ゆっくりと起き上がると、体のあちこちが痛んだ。
(やっぱり年かな…)
優木は、ウンと1つ伸びをして、脱ぎ捨ててあったパジャマを着た。ベッドを降り、寝室を出ると、そこは明るく広々としたダイニングキッチンだ。
キョロキョロと優木は周囲を見渡すが、そこに小敏の姿は無かった。
「痛いっ!」
腰の上部に痛みを覚え、優木は焦った。
(腰はマズいな…。小敏に…応えられなくなる)
優木は本気で、小敏との激しい営みを重視している。自分の欲望も大切だが、何よりも、あの奔放で淫乱な小敏を満足させられなければ、この関係が終わってしまうのでないかと不安になっていた。
(ジムにでも行って、ちょっと体力を付けておこうかな~)
そんなことを考えながら、優木は冷蔵庫から、最近、小敏が気に入っているフルーツ味のヨーグルトドリンクを取り出した。そのプラスチックの瓶の蓋を開けながら、優木はリビングに移動し、腰を下ろしてテレビを点けた。

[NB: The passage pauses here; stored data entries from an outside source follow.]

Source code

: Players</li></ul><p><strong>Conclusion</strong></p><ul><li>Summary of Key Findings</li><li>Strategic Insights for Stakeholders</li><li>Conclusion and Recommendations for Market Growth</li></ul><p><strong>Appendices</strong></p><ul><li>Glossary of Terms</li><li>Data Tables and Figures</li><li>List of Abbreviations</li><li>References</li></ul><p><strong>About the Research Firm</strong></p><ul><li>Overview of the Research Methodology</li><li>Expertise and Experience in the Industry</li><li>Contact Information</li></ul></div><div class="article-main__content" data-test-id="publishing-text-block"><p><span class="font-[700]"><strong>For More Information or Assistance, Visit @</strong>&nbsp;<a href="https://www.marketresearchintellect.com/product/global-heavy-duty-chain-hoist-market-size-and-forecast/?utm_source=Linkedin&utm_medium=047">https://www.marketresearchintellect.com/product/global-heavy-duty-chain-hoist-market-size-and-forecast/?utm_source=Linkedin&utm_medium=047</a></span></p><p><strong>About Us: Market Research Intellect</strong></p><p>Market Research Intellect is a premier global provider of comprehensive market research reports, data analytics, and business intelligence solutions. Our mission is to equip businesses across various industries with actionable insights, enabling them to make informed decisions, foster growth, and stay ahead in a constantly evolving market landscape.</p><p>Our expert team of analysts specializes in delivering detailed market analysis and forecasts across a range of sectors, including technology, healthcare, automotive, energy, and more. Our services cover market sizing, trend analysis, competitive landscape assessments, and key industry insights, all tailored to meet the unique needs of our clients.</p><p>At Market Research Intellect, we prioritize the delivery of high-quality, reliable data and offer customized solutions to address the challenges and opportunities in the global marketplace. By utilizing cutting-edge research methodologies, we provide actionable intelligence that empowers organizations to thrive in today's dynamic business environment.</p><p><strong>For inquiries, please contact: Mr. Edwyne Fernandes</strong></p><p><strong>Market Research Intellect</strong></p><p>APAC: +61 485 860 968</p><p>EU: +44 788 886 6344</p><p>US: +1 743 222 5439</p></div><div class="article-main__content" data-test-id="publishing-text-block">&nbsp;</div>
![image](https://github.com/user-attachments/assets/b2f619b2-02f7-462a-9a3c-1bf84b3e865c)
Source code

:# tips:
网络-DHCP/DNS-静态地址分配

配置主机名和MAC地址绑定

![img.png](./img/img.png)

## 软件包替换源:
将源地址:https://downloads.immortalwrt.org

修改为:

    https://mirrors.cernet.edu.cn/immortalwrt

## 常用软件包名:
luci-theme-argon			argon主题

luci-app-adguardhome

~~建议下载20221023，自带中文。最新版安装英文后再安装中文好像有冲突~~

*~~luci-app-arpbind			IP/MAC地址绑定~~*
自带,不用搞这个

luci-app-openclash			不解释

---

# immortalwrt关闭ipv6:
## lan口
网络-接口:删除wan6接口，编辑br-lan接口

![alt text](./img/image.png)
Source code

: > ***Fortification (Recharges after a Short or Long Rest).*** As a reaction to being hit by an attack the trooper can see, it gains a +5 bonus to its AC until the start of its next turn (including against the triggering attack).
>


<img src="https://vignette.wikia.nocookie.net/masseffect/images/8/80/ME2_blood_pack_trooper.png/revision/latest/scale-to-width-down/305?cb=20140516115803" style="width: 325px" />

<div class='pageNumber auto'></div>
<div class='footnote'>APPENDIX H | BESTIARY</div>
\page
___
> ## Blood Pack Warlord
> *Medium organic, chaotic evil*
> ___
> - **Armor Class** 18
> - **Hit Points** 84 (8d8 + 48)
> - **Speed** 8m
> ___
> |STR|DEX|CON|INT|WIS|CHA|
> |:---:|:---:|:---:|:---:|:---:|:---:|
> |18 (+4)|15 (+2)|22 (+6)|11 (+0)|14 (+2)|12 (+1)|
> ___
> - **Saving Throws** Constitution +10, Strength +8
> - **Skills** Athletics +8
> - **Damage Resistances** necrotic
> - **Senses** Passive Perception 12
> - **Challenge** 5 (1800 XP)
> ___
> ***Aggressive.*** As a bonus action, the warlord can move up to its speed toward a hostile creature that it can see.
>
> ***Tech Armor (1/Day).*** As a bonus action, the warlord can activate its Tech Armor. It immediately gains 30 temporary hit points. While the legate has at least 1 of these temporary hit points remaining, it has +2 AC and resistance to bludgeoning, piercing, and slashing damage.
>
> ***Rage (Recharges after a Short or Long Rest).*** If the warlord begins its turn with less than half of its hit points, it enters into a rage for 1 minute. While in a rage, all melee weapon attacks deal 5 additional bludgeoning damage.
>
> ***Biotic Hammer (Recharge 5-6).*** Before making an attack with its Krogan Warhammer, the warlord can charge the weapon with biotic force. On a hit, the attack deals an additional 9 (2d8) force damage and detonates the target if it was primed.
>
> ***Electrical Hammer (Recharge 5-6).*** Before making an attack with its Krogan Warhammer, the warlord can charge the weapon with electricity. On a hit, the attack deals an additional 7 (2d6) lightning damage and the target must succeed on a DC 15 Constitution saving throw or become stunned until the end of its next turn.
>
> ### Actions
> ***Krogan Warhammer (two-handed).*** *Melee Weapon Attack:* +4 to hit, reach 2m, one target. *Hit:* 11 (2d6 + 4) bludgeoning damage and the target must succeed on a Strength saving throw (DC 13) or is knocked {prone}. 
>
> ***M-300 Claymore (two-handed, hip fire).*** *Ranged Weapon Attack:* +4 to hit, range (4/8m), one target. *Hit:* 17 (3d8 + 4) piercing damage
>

テレビを観ながら、イチゴ味のヨーグルトドリンクを飲み、優木は小敏を待っていた。
「あ…、この人…」
その時、食品会社のCMが始まり、そのイメージキャラクターに優木は見覚えがあった。
それは小敏の高校時代の後輩で、プロのサッカー選手だったが、つい最近、引退したのだと言う。
「カッコイイよな~」
若々しく、キリリとした男らしい顔立ちで、それでいてどこか寂し気な、母性本能をくすぐるようなイケメンだ。選手は引退したものの、まだまだその人気は高く、今はモデルやCMタレントのようなことをしている。
「ただいま~」
玄関で声がした。明るく、よく澄んだ、可愛い小敏の声だ。
「お帰り~」
声を掛けると、玄関からの廊下を小敏が駆けてくるのが分かった。
「ドコ行ってたの、シャオミン?」
優木が笑顔で迎えると、小敏はそれ以上に陽気な笑顔で現れた。
「起きてたんだね、優木さん」
そう言う小敏の手にしたものを見て、優木はさらに笑ってしまった。
「朝飯 かい?」
「うん!」
小敏が買って来たのは、近くにある昔ながらの朝食を出す小さな食堂で人気の、豆乳スープとお粥だった。
「たまには、優木さんにラクさせてあげなきゃね」
茶目っ気たっぷりな小敏だが、その眼は優木に甘えるばかりではなく慈しんでいるのが分かる。
「本当に嬉しいよ、シャオミン」
誠実で、優しい笑顔で優木は微笑み、両腕を拡げて小敏の体を受け止めた。